A foot and a partial hand from an Ornithomimus was found in 1889 by George Cannon Jr. in sandstone off Morrison Road, southeast of today’s Carmody Park in Lakewood. Cannon was a student of Golden schoolteacher and amateur paleontologist Arthur Lakes, who is responsible for several key dinosaur finds near Golden.

Paleontologist Othniel Marsh named and described the ostrich-like dinosaur in 1890.

The Ornithomimus just dates back to the Cretaceous period about 100 million years ago.

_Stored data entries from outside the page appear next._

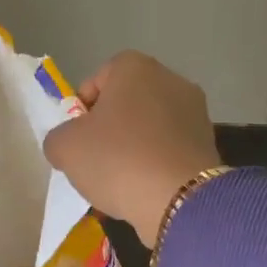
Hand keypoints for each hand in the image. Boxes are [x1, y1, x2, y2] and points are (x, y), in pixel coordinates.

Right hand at [43, 52, 221, 245]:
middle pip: (127, 104)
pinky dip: (156, 166)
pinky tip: (144, 191)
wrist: (178, 199)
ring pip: (150, 130)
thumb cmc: (117, 159)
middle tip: (95, 161)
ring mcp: (195, 112)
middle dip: (110, 130)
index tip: (76, 139)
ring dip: (134, 150)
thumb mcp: (65, 147)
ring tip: (120, 182)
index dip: (81, 109)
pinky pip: (169, 152)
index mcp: (135, 67)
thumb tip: (68, 143)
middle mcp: (171, 80)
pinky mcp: (208, 145)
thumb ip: (59, 137)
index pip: (98, 79)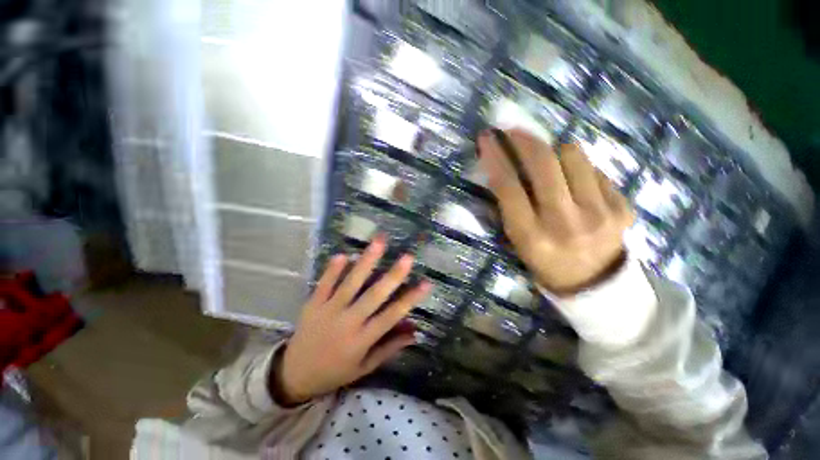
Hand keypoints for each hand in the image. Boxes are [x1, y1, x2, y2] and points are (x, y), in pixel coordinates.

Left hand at [272, 236, 430, 405]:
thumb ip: (389, 348)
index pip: (391, 316)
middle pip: (374, 295)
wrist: (293, 375)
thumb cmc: (334, 372)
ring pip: (351, 283)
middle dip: (393, 275)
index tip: (426, 283)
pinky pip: (324, 283)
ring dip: (366, 262)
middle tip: (408, 257)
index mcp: (362, 340)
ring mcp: (328, 310)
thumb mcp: (364, 367)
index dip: (410, 299)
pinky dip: (333, 269)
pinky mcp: (313, 304)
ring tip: (379, 243)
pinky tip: (343, 254)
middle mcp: (348, 322)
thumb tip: (414, 332)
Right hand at [477, 129, 633, 294]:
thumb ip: (509, 207)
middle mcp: (564, 223)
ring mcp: (599, 213)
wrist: (594, 283)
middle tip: (514, 131)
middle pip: (543, 164)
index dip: (495, 158)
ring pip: (573, 156)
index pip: (509, 187)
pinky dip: (578, 168)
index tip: (487, 139)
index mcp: (531, 236)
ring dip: (553, 150)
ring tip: (548, 160)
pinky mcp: (622, 207)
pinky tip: (574, 182)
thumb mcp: (517, 241)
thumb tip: (502, 168)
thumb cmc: (545, 262)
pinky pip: (595, 169)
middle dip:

The Ornithomimus was able to run swiftly on two long legs with feet that had three weight-bearing toes, and it had long, slender arms with sloth-like hands that may have allowed it to grab branches while eating plants. It resembled a bird with its long neck, elongated skull and toothless beak.

The sizes of the skeletons recovered over the years suggest that the dinosaurs range from 12 1/2 to nearly 16 feet in length and from 370 to 770 pounds.